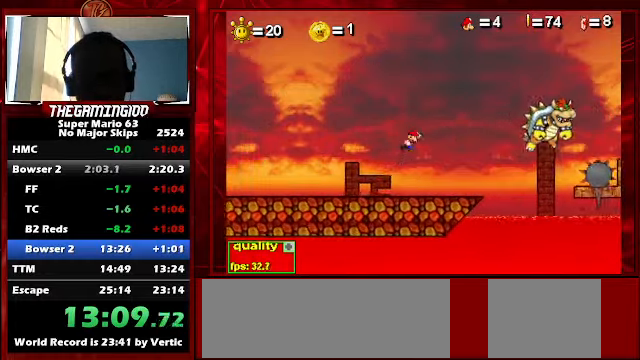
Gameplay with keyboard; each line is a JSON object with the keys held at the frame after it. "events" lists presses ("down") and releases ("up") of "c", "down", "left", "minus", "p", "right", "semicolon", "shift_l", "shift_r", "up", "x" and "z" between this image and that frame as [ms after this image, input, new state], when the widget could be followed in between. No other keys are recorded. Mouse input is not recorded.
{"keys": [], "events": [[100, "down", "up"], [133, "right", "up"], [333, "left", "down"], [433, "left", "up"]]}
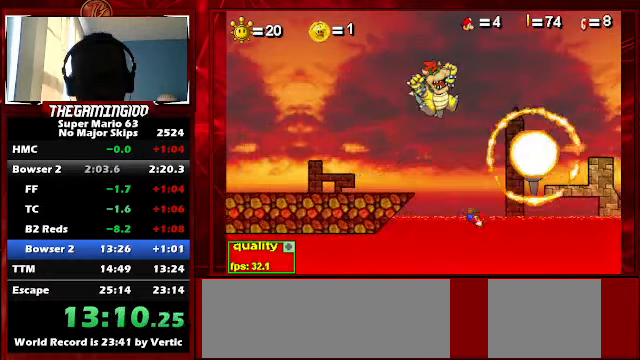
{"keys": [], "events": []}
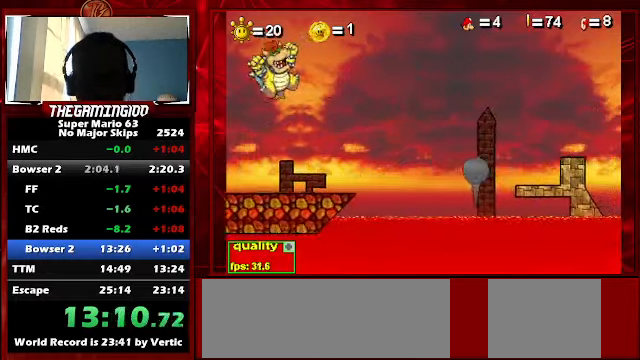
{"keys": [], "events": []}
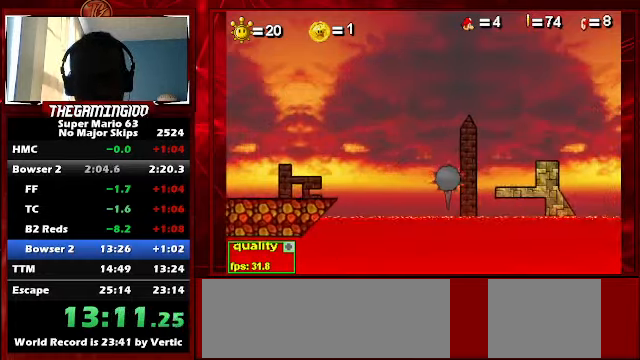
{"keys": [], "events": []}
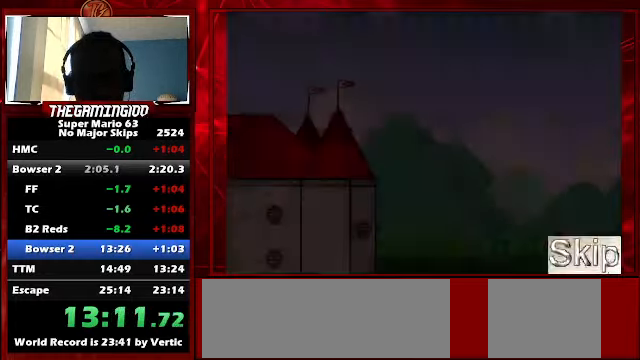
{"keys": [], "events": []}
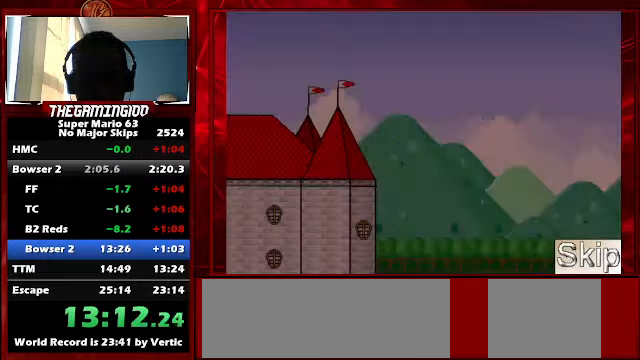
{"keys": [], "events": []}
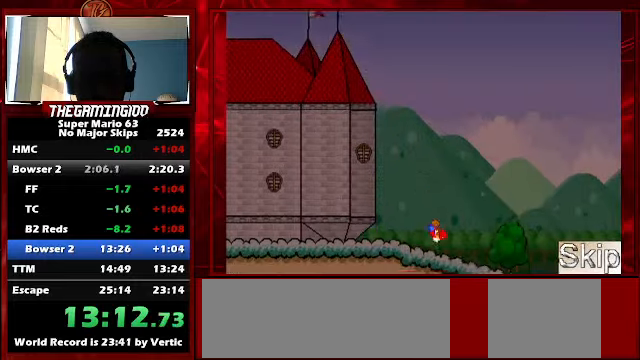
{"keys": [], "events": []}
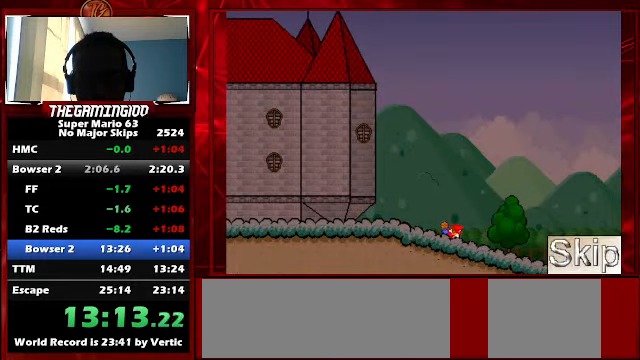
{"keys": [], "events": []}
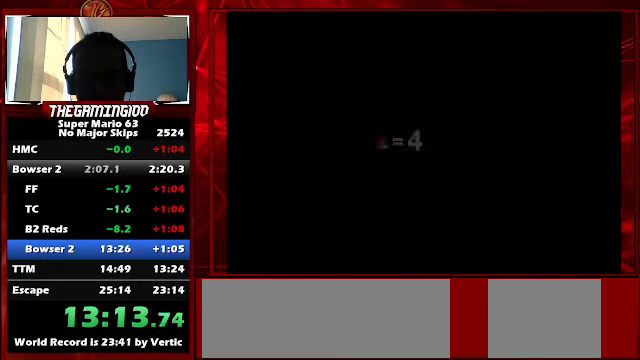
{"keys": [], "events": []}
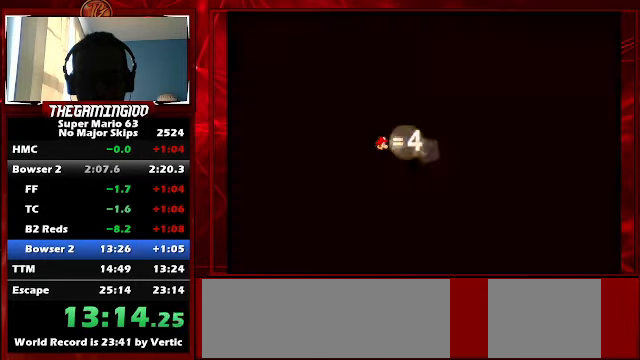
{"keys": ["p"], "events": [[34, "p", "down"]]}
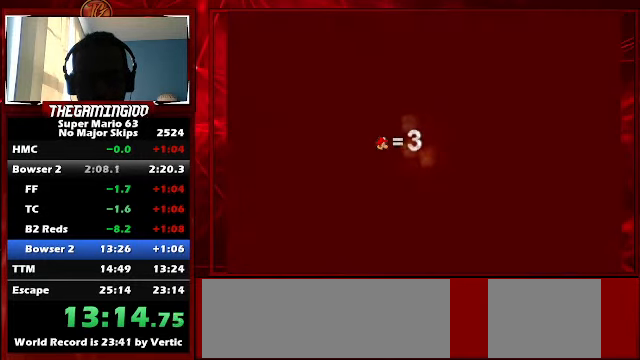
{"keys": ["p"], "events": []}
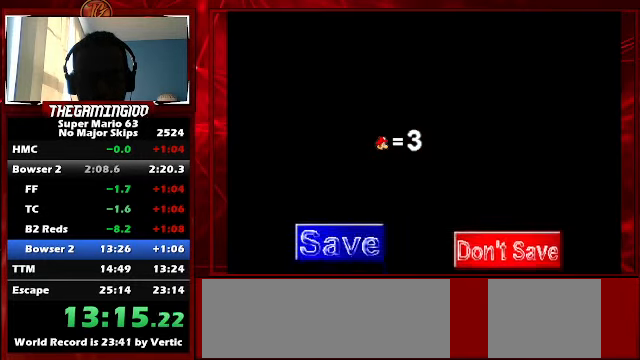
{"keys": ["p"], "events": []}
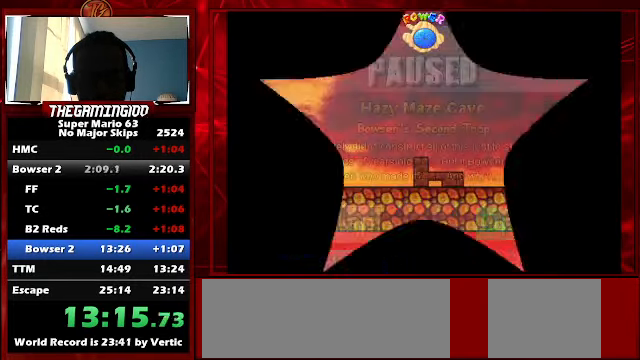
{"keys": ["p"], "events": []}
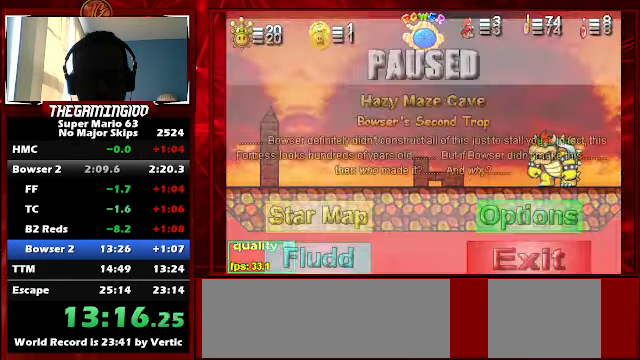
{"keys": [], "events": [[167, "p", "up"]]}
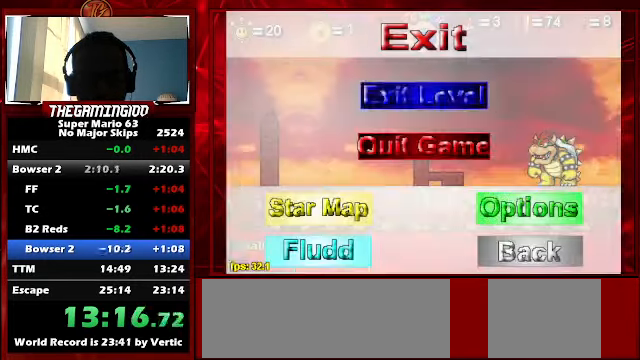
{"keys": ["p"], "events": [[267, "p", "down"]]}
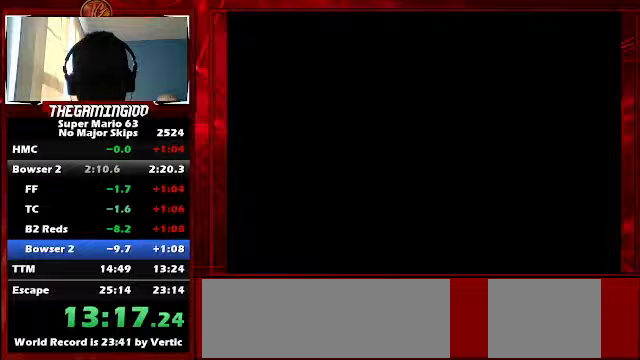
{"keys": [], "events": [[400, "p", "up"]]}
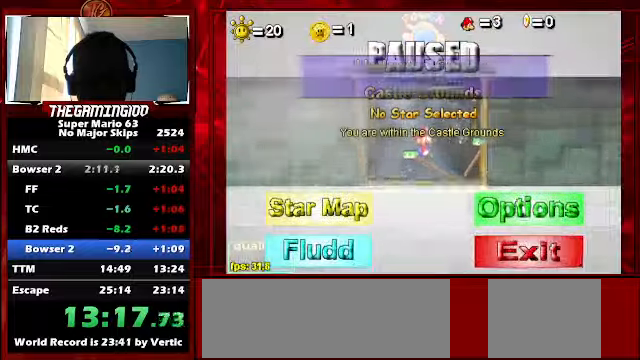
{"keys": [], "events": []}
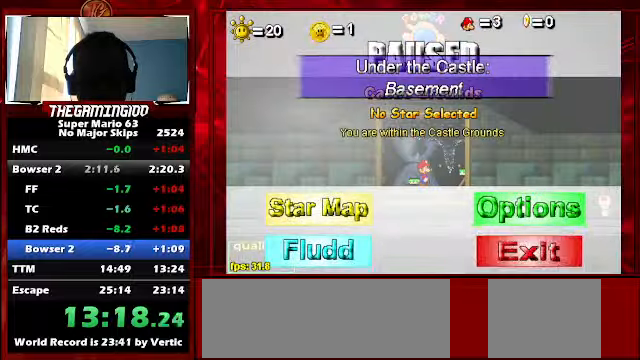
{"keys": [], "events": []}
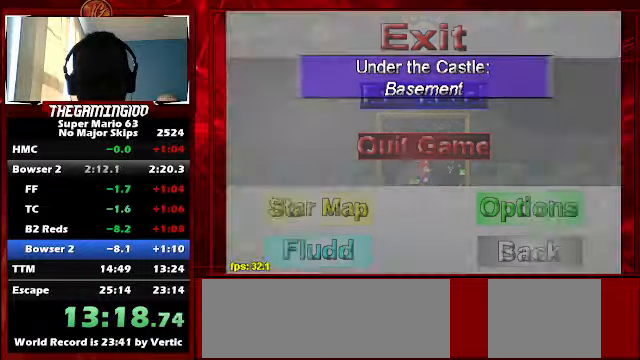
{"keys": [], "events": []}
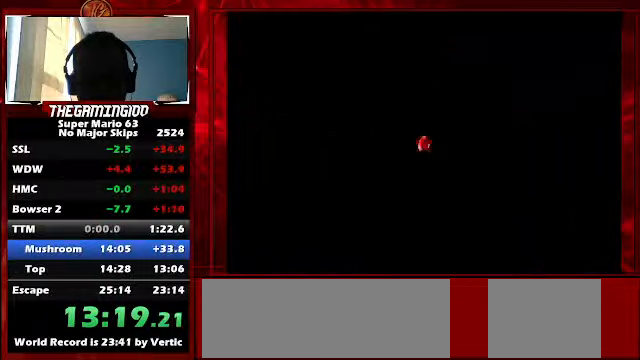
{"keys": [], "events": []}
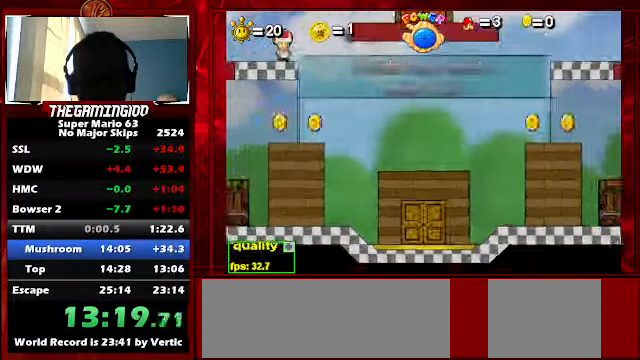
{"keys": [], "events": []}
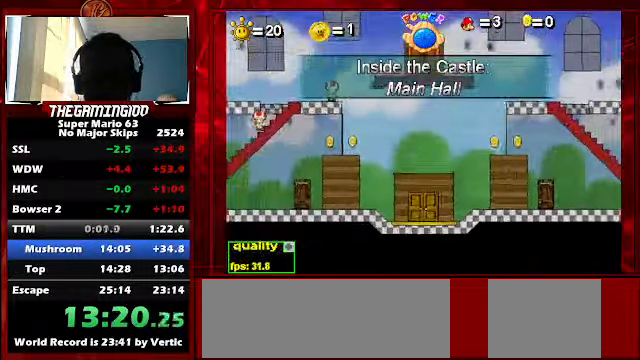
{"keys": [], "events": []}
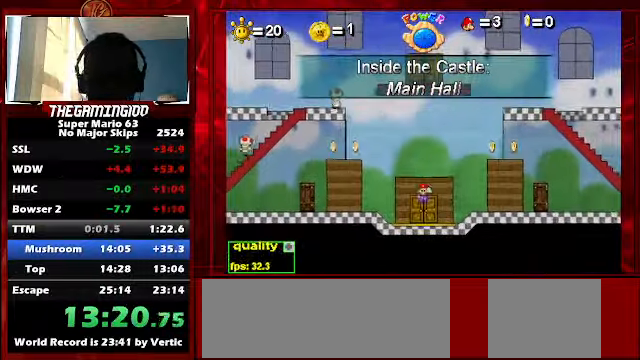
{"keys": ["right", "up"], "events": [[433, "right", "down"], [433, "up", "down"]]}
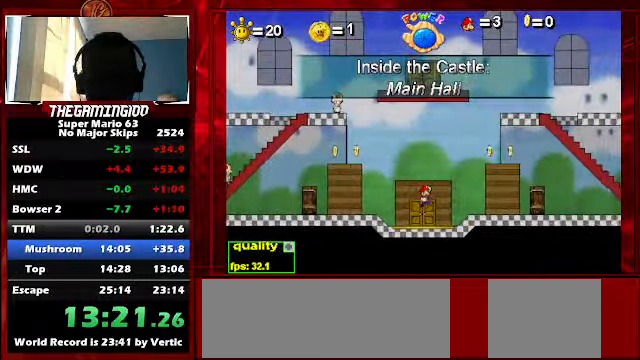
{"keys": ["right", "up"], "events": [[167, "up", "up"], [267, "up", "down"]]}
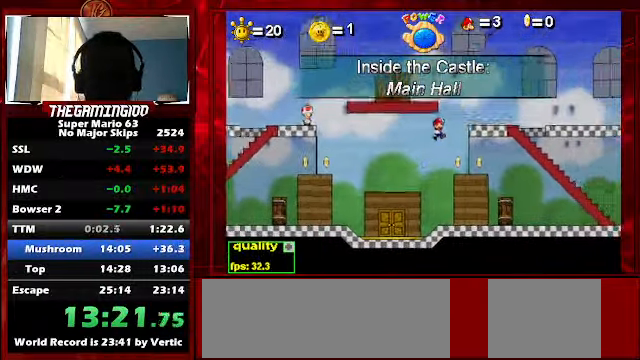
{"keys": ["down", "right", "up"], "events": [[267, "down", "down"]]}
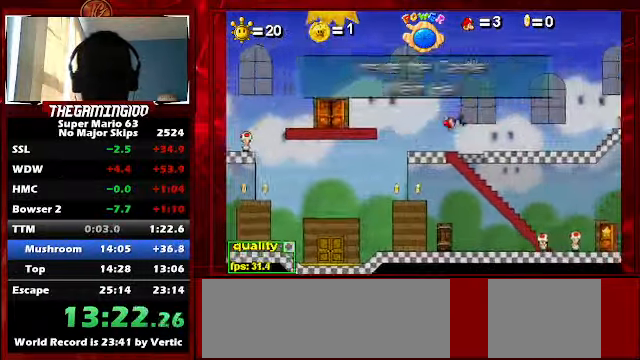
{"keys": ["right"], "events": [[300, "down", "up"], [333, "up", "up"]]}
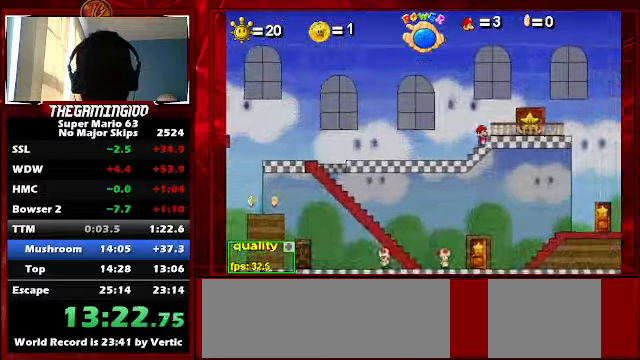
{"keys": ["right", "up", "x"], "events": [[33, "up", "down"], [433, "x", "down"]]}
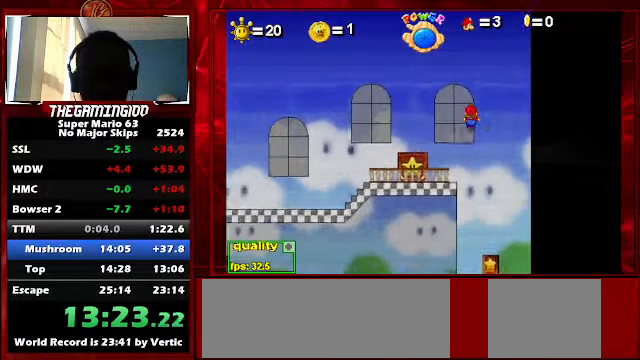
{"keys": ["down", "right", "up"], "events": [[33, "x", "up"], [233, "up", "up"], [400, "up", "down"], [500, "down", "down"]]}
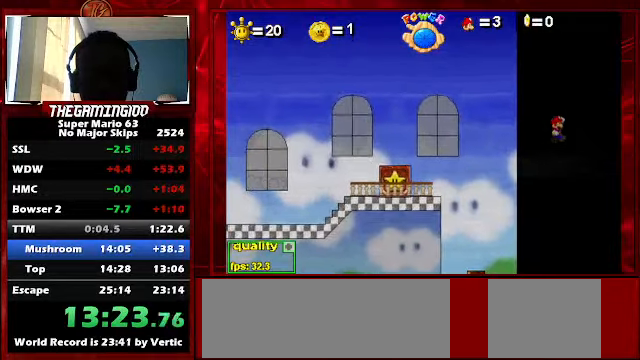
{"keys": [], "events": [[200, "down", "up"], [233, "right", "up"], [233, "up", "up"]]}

•••

EXERCISE BRIEF
Print the listing verbatim; no pictures.

RESPONSE FOR THIS EXERCISE
Gameplay with keyboard; each line is a JSON object with the keys held at the frame after it. "events" lists presses ("down") and releases ("up") of "c", "down", "left", "minus", "p", "right", "semicolon", "shift_l", "shift_r", "up", "x" and "z" between this image and that frame as [ms after this image, input, new state], when the widget could be followed in between. No other keys are recorded. Mouse input is not recorded.
{"keys": [], "events": [[100, "down", "up"], [133, "right", "up"], [333, "left", "down"], [433, "left", "up"]]}
{"keys": [], "events": []}
{"keys": [], "events": []}
{"keys": [], "events": []}
{"keys": [], "events": []}
{"keys": [], "events": []}
{"keys": [], "events": []}
{"keys": [], "events": []}
{"keys": [], "events": []}
{"keys": ["p"], "events": [[34, "p", "down"]]}
{"keys": ["p"], "events": []}
{"keys": ["p"], "events": []}
{"keys": ["p"], "events": []}
{"keys": [], "events": [[167, "p", "up"]]}
{"keys": ["p"], "events": [[267, "p", "down"]]}
{"keys": [], "events": [[400, "p", "up"]]}
{"keys": [], "events": []}
{"keys": [], "events": []}
{"keys": [], "events": []}
{"keys": [], "events": []}
{"keys": [], "events": []}
{"keys": [], "events": []}
{"keys": ["right", "up"], "events": [[433, "right", "down"], [433, "up", "down"]]}
{"keys": ["right", "up"], "events": [[167, "up", "up"], [267, "up", "down"]]}
{"keys": ["down", "right", "up"], "events": [[267, "down", "down"]]}
{"keys": ["right"], "events": [[300, "down", "up"], [333, "up", "up"]]}
{"keys": ["right", "up", "x"], "events": [[33, "up", "down"], [433, "x", "down"]]}
{"keys": ["down", "right", "up"], "events": [[33, "x", "up"], [233, "up", "up"], [400, "up", "down"], [500, "down", "down"]]}
{"keys": [], "events": [[200, "down", "up"], [233, "right", "up"], [233, "up", "up"]]}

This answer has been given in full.